06/15/2021
TW Racial Violence
On this day in history, June 15, 1943, white workers unhappy with an influx of Black workers in industrial jobs in the Beaumont shipyard brutally massacred Beaumont’s Black citizens and looted and burned down black-owned businesses. Over 100 Black households were ransacked, at least 2 Black people were murdered, and dozens were injured by the white mob, which was over 4,000 strong. The white riots followed a 3 year period where Beaumont experienced a population boom—from 1940-1943 Beaumont grew from 59,000 to 80,000 residents, and by 1943 about a third of Beaumont’s population was Black. War time meant shortages on common goods for many, and the population boom made shortages worse.
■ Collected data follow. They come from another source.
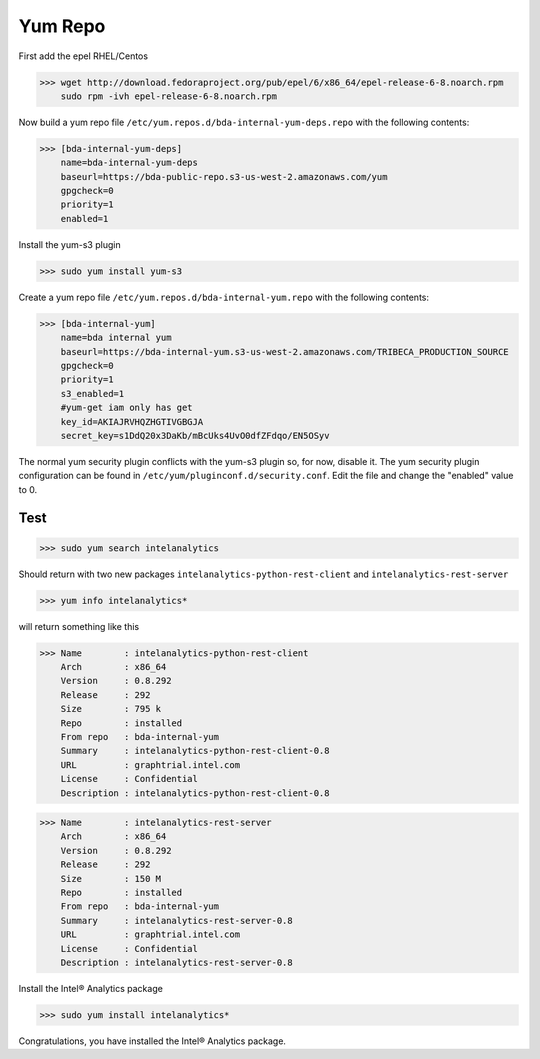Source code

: Yum Repo
========

First add the epel RHEL/Centos

>>> wget http://download.fedoraproject.org/pub/epel/6/x86_64/epel-release-6-8.noarch.rpm
    sudo rpm -ivh epel-release-6-8.noarch.rpm

Now build a yum repo file ``/etc/yum.repos.d/bda-internal-yum-deps.repo`` with the following contents:

>>> [bda-internal-yum-deps]
    name=bda-internal-yum-deps
    baseurl=https://bda-public-repo.s3-us-west-2.amazonaws.com/yum
    gpgcheck=0
    priority=1
    enabled=1

.. ifconfig:: internal_docs

    Inside Intel
    ------------
    If you are working inside Intel you need to create another repo file which will include the branch you would like to work out of.
    The repo url is https://bda-internal-yum.s3-us-west-2.amazonaws.com/MY-Branch where My-Branch is the name of the branch you'd like to track.
    bda-internal-yum holds all the repos for branches built from Team City.
    If your branch built successfully you should have a repo available for that branch.

    | Create a yum repo file ``/etc/yum.repos.d/bda-internal-yum.repo`` with the following contents:
    |    **Change "My-Branch" to the name of the real branch!**

    >>> [bda-internal-yum]
        name=bda-internal-yum
        baseurl=https://bda-internal-yum.s3-us-west-2.amazonaws.com/My-Branch
        gpgcheck=0
        priority=1
        enabled=1


    Outside Intel
    -------------

Install the yum-s3 plugin

>>> sudo yum install yum-s3

Create a yum repo file ``/etc/yum.repos.d/bda-internal-yum.repo`` with the following contents:

>>> [bda-internal-yum]
    name=bda internal yum
    baseurl=https://bda-internal-yum.s3-us-west-2.amazonaws.com/TRIBECA_PRODUCTION_SOURCE
    gpgcheck=0
    priority=1
    s3_enabled=1
    #yum-get iam only has get
    key_id=AKIAJRVHQZHGTIVGBGJA
    secret_key=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

The normal yum security plugin conflicts with the yum-s3 plugin so, for now, disable it.
The yum security plugin configuration can be found in ``/etc/yum/pluginconf.d/security.conf``.
Edit the file and change the "enabled" value to 0.

Test
----

>>> sudo yum search intelanalytics

Should return with two new packages ``intelanalytics-python-rest-client`` and ``intelanalytics-rest-server``

>>> yum info intelanalytics*

will return something like this

>>> Name        : intelanalytics-python-rest-client
    Arch        : x86_64
    Version     : 0.8.292
    Release     : 292
    Size        : 795 k
    Repo        : installed
    From repo   : bda-internal-yum
    Summary     : intelanalytics-python-rest-client-0.8
    URL         : graphtrial.intel.com
    License     : Confidential
    Description : intelanalytics-python-rest-client-0.8

>>> Name        : intelanalytics-rest-server
    Arch        : x86_64
    Version     : 0.8.292
    Release     : 292
    Size        : 150 M
    Repo        : installed
    From repo   : bda-internal-yum
    Summary     : intelanalytics-rest-server-0.8
    URL         : graphtrial.intel.com
    License     : Confidential
    Description : intelanalytics-rest-server-0.8

Install the Intel® Analytics package

>>> sudo yum install intelanalytics*

Congratulations, you have installed the Intel® Analytics package.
White residents, envious of Black folks attaining middle class status and gaining high paying positions in the defense industry at the shipyard on the Neches River while they struggled, amplified hate crimes against Black residents. Incidents of racial violence that summer in surrounding counties and Houston also fueled and emboldened Beaumont’s white residents. On June 15, tensions came to a head when a white woman claimed a black man had r***d her, though she was unable to identify her assailant. 2,000 white workers, joined by 2,000 white residents of Beaumont, gathered in the streets in a mob and advanced on the jail where suspects were reportedly being held. Splitting into groups, whites then went out into the city and terrorized Black Beaumonters. Of the thousands who participated, just 29 were charged with crimes. No one was specifically held responsible for the deaths during the riot. The massacre in Beaumont was accompanied by similar massacres that summer in Detroit, Mobile, Los Angeles, and Harlem. Photo courtesy of The Beaumont Enterprise.